Identidad e “identidad”
            Maalouf (2001) advierte que la identidad no debe ser entendida como estática en el sentido de que no es algo inmutable y etiquetable. Al contrario, es dinámica y se puede pensar en ella como un crisol conteniendo fluidos que se siguen añadiendo, los cuales se mezclan, se diluyen, se concentran e inclusive se cuajan; sin embargo, al menos una traza de ellos siempre queda presente.
            La identidad es “un producto de todos los elementos que la han configurado mediante una <<dosificación>> singular que nunca es la misma en dos personas” (Maaloouf, 2001, p.10). El autor retoma varias veces esta idea, y lo que quiere constatar es que aunque ciertos individuos compartan lo que él denomina “pertenencias” (por ejemplo nacionalidad, idioma, orientación sexual, aficiones), nunca compartirán la misma configuración en específico, por lo tanto, cada quien es singular.

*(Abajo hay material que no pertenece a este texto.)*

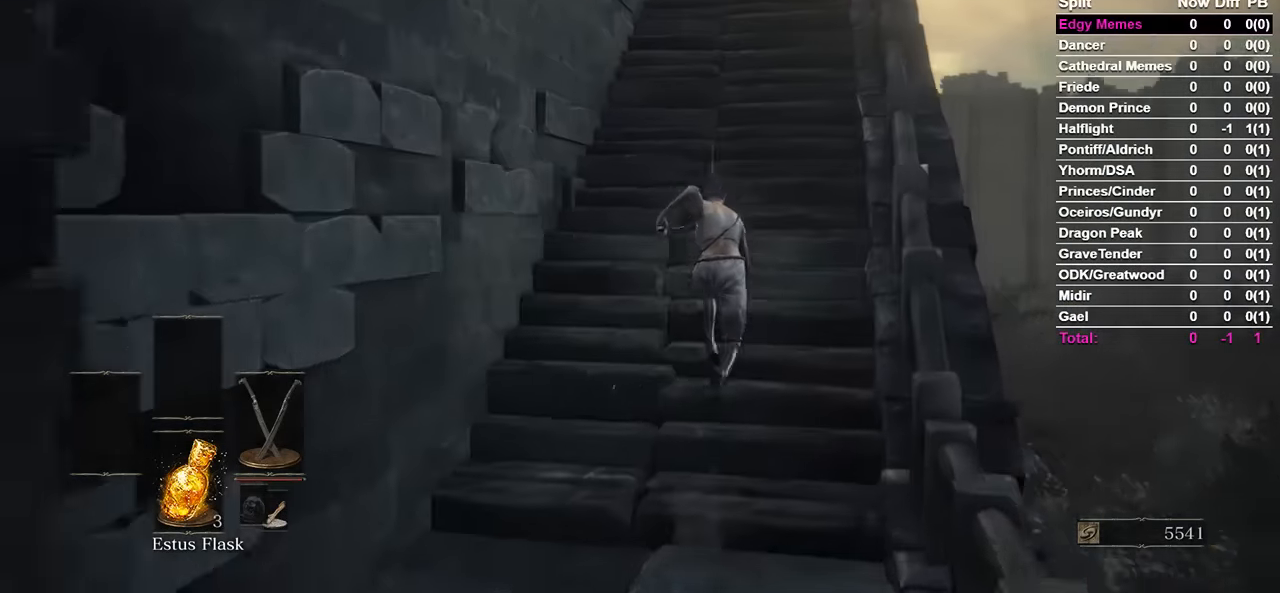
{"buttons": ["B"], "left_stick": "center", "right_stick": "down-left", "events": [[133, "right_stick", "down-left"]]}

            A pesar de que “no hay una única pertenencia que se imponga de manera absoluta sobre las demás” (Maaloouf, 2001, p.21), la falsa noción de “identidad” que se configura mediante la consumición de mercancías parte del supuesto de que en realidad sí existe una pertenencia cardinal que permite al individuo decantarse por ella para designar quien es. El autor explica que esta construcción identitaria llevada al límite (extendiéndose más allá del ámbito meramente mercantil) es el causante de ideologías extremistas como el yihadismo o el nacionalsocialismo.
Bien de lujo
La mercancía como conformadora de identidades
Establecidas estas nociones de mercancía y de identidad/“identidad”, es necesaria una extensión del pensamiento de estos autores para explicar mejor el argumento expuesto: la mercancía no solo es depositaria de sus valores adscritos, sino que al transformarse en bien puede impregnar de estos valores a quien la posee, es decir, la mercancía puede moldear la identidad de su dueño. Esta idea queda clara si se piensa en lo que Appadurai (1991) llama virtuosismo semiótico de los bienes de lujo: quien posee un château en Costa Azul no tiene la necesidad de explicitar su estatus socioeconómico, ya que este bien funge como símbolo de tal.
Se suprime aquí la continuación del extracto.